The upside comes when matching stacks completely fill columns. On a 40-line game such as IGT’s Black Widow, if you have matching stacks on the first three, four or five reels, you have winners on all 40 paylines. Even with the lower-paying A-K-Q-J-10 symbols that are common on today’s video slots, and even if the pays are just for three symbols across, 40-line pays will provide a nice bankroll boost to keep you going. And on those rare occasions when the full screen displays the same symbol, the wins are spectacular, with thousands of credits possible even if you wager only one credit per line.
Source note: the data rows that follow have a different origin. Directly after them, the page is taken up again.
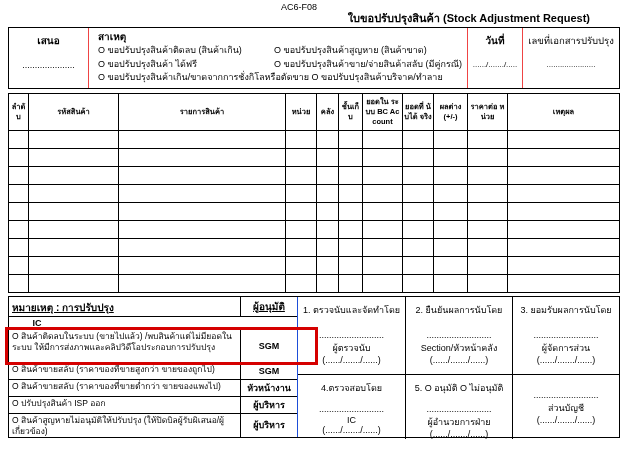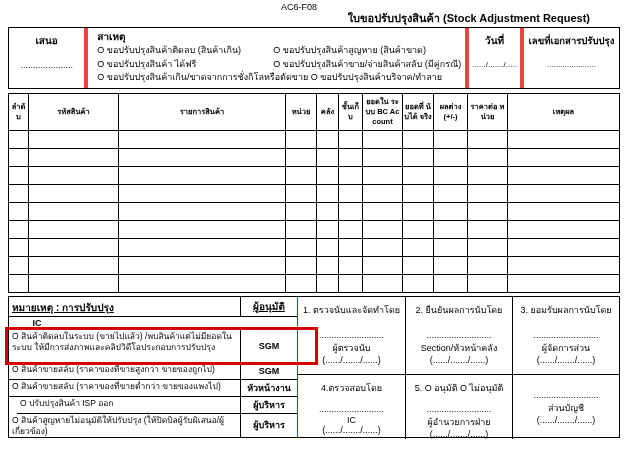--- a/index.html
+++ b/index.html
@@ -9,33 +9,33 @@
   }
   .page { padding:2px 7px 0 8px; }
 
   
   .top { text-align:right; padding-right:30px; line-height:1.15; }
   .form-code { font-size:9px;text-align:center; }
   .form-title { font-size:11px; font-weight:bold; }
 
   
   .hdr-box { display:flex; border:1px solid #000; height:60px; margin-top:2px; }
-  .hcell { border-right:4px solid #ef4444; box-sizing:border-box; }
+  .hcell { border-right:1px solid #ef4444; box-sizing:border-box; }
   .submit-cell { width:80px; text-align:center; padding-top:5px; }
   .submit-label { font-weight:bold; font-size:10px; }
   .submit-dots { font-size:9px; margin-top:12px; }
   .reason-cell { flex:1; padding:2px 4px 0 9px; font-size:9px; line-height:1.45; }
   .reason-label { font-weight:bold; font-size:10px; }
   .rl-left { display:inline-block; min-width:176px; }
   .reason-line { white-space:nowrap; }
   .date-cell { width:55px; text-align:center; padding-top:5px; }
   .date-label { font-weight:bold; font-size:10px; }
   .small-dots { font-size:8px; margin-top:12px; }
   .doc-cell { width:96px; border-right:none; text-align:center; padding-top:5px; }
-  .doc-label { font-weight:bold; font-size:9.5px; }
+  .doc-label { font-weight:normal; font-size:9.5px; }
 
   
   table.items { border-collapse:collapse; width:612px; table-layout:fixed; margin-top:4px; }
   table.items th, table.items td { border:1px solid #000; padding:0; }
   table.items th {
     font-size:7.5px; font-weight:bold; line-height:1.35; height:34px;
     vertical-align:middle; text-align:center;
     overflow-wrap:anywhere; word-break:break-all; padding:1px;
   }
   table.items tbody td { height:17px; }
@@ -47,21 +47,21 @@
   
   .bottom { display:flex; border:1px solid #000; margin-top:3px; height:140px; }
   .notes { width:289px; border-right:1px solid #1d4ed8; display:flex; flex-direction:column; box-sizing:border-box; }
   .nrow { display:flex; border-bottom:1px solid #000; position:relative; box-sizing:border-box; }
   .nrow:last-child { border-bottom:none; flex:1; }
   .nrow:nth-child(1){ height:21px; }
   .nrow:nth-child(2){ height:13px; }
   .nrow:nth-child(3){ height:34px; }
   .nrow:nth-child(4){ height:17px; }
   .nrow:nth-child(5){ height:18px;justify-content:flex-end; }
-  .nrow:nth-child(6){ height:17px;margin-left:8px; }
+  .nrow:nth-child(6){ height:17px; }
   .nlabel { flex:1; border-right:1px solid #000; padding:1px 2px 0 3px; font-size:8.5px; line-height:1.3; box-sizing:border-box; }
   .napp { width:56px; display:flex; align-items:center; justify-content:center; font-size:9px; font-weight:bold; }
   .nhead .nlabel { font-weight:bold; text-decoration:underline; font-size:10px; display:flex; align-items:center; }
   .nhead .napp { text-decoration:underline; font-size:10px; }
   .hl-box { position:absolute; left:-4px; top:-3px; bottom:-3px; right:-21px;
             border:3px solid #d50000; z-index:5; pointer-events:none; }
 
   .sigs { flex:1; display:grid; grid-template-columns:1fr 1fr 1fr; grid-template-rows:77px 1fr; }
   .sig { border-left:1px solid #000; border-top:1px solid #000; text-align:center; padding-top:6px; }
   .sig:nth-child(3n+1){ border-left:none; }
It’s also possible to get smaller pays on fewer paylines. Not all symbols are stacked in all places on the video reel strip. And even with a stack, if the bottom of a stack lands at the top of the playing field, you’ll see only one symbol at the top of a column, with the rest of the stack out of sight. Likewise, you could see the top of a stack at the bottom of a column, with the rest of the stack already passed below.

And, of course, there’s a downside. Stacks can block other small winners. If you have matching symbols on reels 1 and 3, but have a non-matching stack taking up all of reel 2, there are no winners, not even a couple of credits for a one- or two-line win.

What that does is add volatility to the game, with more emphasis on large, multiline wins and less on smaller pays just to keep you going. Adding volality and putting more of your payback percentage is one of the things game makers had to figure out when player demand for video slots shifted from nickel games to penny games. A 200-credit pay on a nickel game is $10 that might buy a lunch buffet, but 200 credits on a penny game is a $2 pay that might buy a couple of bags of chips at the snack bar. Penny slots had to become more volatile, with more of the payback concentrated in bigger pays, to give low-denomination players prizes worth playing for.

Mega Symbols, Split Symbols and stacked symbols all are designed to increase possibilities of large payoffs on the reel-spinning portions of the game. That adds both volatility and intrigue to the games, something to keep you and me engaged while we wait for the next bonus event.